##### DATA SUPPLIED #####

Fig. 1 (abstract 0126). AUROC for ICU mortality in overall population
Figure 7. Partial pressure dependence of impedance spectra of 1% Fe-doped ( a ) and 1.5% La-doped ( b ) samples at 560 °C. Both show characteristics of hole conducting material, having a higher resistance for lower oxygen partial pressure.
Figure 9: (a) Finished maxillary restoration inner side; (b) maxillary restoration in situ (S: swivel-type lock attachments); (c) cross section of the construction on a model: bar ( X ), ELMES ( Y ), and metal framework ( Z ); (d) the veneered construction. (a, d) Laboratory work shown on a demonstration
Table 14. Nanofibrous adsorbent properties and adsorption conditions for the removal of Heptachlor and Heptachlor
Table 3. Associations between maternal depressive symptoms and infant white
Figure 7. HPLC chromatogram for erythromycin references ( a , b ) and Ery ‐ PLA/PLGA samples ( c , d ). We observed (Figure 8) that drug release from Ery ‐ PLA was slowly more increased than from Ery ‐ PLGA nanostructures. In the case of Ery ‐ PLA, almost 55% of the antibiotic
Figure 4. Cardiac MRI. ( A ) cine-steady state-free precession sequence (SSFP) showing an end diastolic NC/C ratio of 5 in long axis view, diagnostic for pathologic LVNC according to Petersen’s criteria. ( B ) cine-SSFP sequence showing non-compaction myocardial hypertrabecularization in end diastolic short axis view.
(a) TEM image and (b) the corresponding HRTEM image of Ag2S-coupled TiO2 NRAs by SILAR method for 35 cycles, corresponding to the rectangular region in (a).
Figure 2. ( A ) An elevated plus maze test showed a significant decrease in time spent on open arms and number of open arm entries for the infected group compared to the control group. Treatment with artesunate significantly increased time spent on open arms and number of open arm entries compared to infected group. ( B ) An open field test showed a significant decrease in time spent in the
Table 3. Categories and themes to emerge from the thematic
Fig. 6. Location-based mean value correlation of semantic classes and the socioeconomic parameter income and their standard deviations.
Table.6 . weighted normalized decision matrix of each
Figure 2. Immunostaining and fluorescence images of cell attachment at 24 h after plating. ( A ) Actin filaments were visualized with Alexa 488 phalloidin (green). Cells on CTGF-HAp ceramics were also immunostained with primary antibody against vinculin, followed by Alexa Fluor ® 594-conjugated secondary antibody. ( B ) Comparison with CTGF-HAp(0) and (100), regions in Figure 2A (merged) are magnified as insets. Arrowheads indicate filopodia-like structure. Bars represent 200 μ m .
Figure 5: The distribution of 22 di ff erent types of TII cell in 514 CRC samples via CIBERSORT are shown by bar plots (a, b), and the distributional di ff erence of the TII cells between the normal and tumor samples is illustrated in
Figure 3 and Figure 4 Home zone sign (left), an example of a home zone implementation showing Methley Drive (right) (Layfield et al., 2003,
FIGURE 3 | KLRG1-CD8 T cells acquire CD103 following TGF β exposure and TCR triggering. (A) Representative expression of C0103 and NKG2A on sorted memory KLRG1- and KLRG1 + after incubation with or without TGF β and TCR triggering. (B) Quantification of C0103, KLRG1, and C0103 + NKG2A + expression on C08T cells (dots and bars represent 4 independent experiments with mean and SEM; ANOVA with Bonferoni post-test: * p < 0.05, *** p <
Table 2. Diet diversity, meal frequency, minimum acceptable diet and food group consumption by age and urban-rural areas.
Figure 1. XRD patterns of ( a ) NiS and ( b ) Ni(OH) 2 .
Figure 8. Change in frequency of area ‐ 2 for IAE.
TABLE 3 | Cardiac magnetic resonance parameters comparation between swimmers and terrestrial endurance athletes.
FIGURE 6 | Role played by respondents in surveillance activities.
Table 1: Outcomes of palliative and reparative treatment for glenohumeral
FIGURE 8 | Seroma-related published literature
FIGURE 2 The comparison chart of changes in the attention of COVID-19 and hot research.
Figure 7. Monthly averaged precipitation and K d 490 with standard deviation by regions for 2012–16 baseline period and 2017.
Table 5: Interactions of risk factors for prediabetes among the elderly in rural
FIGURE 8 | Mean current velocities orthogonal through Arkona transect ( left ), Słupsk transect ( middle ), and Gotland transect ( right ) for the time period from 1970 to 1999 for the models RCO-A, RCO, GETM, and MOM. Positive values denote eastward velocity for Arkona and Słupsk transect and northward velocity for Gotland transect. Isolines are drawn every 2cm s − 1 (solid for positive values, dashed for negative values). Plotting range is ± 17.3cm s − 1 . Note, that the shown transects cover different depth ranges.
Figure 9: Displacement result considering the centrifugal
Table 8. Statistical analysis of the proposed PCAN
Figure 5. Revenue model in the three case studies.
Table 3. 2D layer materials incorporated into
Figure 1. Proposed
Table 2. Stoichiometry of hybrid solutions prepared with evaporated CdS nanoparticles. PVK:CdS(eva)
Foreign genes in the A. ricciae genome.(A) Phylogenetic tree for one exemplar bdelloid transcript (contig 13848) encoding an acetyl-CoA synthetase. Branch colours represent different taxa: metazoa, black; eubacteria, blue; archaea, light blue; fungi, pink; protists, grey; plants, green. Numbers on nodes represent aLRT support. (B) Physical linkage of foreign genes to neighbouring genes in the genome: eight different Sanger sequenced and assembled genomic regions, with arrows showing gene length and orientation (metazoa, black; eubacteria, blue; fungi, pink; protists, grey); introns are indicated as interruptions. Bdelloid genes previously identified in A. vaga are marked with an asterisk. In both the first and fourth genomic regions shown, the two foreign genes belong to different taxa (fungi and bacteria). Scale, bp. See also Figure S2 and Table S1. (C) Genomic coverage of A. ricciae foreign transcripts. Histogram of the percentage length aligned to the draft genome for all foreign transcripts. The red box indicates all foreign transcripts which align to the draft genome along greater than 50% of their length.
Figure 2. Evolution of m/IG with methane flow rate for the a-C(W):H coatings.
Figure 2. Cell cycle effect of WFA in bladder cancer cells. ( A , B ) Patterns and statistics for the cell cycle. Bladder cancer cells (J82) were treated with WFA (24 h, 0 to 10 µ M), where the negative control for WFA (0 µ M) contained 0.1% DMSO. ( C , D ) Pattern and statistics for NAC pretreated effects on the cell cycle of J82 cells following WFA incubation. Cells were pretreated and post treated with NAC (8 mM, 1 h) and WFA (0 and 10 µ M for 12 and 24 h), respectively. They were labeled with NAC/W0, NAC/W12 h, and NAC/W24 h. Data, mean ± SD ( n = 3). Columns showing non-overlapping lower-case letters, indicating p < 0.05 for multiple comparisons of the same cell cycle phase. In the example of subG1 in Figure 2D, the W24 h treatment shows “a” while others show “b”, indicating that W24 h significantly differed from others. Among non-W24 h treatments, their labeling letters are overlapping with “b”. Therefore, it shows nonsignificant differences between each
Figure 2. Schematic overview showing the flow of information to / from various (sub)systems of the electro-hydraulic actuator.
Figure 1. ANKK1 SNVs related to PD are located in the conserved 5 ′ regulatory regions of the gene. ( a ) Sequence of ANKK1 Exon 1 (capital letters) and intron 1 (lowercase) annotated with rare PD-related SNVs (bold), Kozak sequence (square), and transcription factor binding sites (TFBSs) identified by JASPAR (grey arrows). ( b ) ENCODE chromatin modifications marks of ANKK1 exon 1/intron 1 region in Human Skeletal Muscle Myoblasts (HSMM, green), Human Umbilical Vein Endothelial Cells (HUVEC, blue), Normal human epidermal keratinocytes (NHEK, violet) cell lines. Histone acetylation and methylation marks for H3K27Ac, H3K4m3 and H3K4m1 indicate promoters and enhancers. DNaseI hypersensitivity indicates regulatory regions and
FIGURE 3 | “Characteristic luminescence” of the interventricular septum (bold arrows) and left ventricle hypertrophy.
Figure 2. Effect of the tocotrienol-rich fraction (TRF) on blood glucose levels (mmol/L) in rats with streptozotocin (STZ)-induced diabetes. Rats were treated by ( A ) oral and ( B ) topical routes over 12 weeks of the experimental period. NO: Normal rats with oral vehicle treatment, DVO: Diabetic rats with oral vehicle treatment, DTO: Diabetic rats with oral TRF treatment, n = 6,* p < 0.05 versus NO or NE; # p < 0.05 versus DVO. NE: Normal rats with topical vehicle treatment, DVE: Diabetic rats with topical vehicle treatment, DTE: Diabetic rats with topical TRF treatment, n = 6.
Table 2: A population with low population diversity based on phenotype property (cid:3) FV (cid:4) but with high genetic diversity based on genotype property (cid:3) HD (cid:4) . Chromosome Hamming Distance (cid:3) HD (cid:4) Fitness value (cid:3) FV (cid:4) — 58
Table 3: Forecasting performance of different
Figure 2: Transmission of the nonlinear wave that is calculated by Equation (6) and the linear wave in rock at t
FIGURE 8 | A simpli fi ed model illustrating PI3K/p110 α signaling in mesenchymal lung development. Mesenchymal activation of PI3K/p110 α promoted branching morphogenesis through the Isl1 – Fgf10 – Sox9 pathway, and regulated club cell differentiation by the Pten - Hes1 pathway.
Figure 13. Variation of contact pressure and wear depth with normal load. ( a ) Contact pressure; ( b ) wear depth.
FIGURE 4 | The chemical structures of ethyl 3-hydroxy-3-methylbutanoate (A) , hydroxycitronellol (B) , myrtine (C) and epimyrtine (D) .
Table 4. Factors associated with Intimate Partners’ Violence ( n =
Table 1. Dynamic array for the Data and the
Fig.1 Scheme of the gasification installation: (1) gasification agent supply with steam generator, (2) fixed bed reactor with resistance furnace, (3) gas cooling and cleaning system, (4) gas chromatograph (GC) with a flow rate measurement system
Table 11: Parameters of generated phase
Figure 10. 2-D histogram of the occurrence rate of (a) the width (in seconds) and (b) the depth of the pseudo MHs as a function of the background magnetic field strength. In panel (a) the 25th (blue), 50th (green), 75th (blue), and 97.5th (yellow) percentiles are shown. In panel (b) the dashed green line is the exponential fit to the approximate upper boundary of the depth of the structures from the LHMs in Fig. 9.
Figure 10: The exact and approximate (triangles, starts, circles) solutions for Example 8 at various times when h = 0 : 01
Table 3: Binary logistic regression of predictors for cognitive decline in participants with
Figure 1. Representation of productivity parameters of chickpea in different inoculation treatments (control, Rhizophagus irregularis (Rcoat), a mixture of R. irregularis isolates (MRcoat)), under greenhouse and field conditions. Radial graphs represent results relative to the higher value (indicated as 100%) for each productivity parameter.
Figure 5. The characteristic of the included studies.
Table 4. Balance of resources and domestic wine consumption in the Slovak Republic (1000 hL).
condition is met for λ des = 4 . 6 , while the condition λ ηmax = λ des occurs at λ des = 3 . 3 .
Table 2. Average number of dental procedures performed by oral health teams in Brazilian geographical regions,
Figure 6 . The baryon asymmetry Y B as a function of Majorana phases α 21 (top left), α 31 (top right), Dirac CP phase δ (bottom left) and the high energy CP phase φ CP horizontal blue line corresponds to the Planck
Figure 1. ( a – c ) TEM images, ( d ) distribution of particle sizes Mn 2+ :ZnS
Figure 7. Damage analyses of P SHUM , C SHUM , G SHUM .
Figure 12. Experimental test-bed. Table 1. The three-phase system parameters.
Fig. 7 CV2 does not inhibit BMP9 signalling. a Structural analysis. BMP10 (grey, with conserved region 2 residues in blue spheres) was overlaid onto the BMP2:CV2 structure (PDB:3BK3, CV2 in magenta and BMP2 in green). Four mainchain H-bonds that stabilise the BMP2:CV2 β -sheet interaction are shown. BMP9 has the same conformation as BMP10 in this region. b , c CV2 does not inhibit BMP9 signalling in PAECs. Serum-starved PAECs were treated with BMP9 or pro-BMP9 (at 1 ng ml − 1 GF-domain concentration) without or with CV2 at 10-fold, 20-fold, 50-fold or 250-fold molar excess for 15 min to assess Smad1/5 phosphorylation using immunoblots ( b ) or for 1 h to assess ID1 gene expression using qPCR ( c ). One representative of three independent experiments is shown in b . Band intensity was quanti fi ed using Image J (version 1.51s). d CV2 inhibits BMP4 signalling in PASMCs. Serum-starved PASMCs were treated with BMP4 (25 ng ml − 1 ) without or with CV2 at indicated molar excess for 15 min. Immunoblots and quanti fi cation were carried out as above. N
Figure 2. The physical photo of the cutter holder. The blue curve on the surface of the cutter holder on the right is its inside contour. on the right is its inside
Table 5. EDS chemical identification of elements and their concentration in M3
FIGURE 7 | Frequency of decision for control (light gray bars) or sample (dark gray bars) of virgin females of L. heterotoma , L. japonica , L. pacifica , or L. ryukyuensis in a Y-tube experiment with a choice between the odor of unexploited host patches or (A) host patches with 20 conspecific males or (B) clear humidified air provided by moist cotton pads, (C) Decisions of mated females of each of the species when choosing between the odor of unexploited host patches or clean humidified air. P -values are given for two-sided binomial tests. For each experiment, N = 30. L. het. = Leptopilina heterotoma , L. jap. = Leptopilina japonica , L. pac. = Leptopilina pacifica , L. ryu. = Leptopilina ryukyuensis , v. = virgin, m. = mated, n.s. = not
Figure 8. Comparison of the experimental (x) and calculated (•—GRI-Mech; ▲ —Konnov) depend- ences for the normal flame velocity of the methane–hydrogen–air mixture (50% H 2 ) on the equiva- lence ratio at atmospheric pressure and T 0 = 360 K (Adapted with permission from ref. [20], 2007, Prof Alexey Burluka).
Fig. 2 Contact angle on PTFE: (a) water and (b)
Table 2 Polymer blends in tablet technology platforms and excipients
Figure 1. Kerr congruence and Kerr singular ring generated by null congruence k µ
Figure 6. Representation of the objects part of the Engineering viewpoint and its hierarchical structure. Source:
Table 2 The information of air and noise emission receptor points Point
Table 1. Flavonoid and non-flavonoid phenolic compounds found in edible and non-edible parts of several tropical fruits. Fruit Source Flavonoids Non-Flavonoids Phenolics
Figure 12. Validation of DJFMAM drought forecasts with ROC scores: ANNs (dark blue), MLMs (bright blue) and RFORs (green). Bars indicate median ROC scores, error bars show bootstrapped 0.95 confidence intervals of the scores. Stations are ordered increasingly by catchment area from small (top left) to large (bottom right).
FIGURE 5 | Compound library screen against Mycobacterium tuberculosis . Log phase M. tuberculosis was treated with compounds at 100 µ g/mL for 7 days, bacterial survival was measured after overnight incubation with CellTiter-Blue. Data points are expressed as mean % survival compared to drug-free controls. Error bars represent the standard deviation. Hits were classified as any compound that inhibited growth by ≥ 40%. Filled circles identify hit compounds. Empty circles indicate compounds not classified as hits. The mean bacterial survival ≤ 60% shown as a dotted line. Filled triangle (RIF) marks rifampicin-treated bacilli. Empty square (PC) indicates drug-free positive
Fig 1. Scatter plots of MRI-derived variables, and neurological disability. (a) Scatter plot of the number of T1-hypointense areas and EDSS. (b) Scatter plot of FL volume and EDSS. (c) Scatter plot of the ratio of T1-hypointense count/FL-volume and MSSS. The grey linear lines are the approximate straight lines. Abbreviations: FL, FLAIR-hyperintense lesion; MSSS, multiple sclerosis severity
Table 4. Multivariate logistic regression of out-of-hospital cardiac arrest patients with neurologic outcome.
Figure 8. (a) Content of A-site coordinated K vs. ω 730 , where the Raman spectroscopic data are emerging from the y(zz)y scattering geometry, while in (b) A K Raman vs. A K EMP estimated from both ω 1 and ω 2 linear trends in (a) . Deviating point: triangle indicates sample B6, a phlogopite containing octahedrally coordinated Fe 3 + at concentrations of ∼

#####

Beginning at the line above that contains "FIGURE 2 The", return each line exactly through the line that contains "Table 8. Statistical", and no others.

FIGURE 2 The comparison chart of changes in the attention of COVID-19 and hot research.
Figure 7. Monthly averaged precipitation and K d 490 with standard deviation by regions for 2012–16 baseline period and 2017.
Table 5: Interactions of risk factors for prediabetes among the elderly in rural
FIGURE 8 | Mean current velocities orthogonal through Arkona transect ( left ), Słupsk transect ( middle ), and Gotland transect ( right ) for the time period from 1970 to 1999 for the models RCO-A, RCO, GETM, and MOM. Positive values denote eastward velocity for Arkona and Słupsk transect and northward velocity for Gotland transect. Isolines are drawn every 2cm s − 1 (solid for positive values, dashed for negative values). Plotting range is ± 17.3cm s − 1 . Note, that the shown transects cover different depth ranges.
Figure 9: Displacement result considering the centrifugal
Table 8. Statistical analysis of the proposed PCAN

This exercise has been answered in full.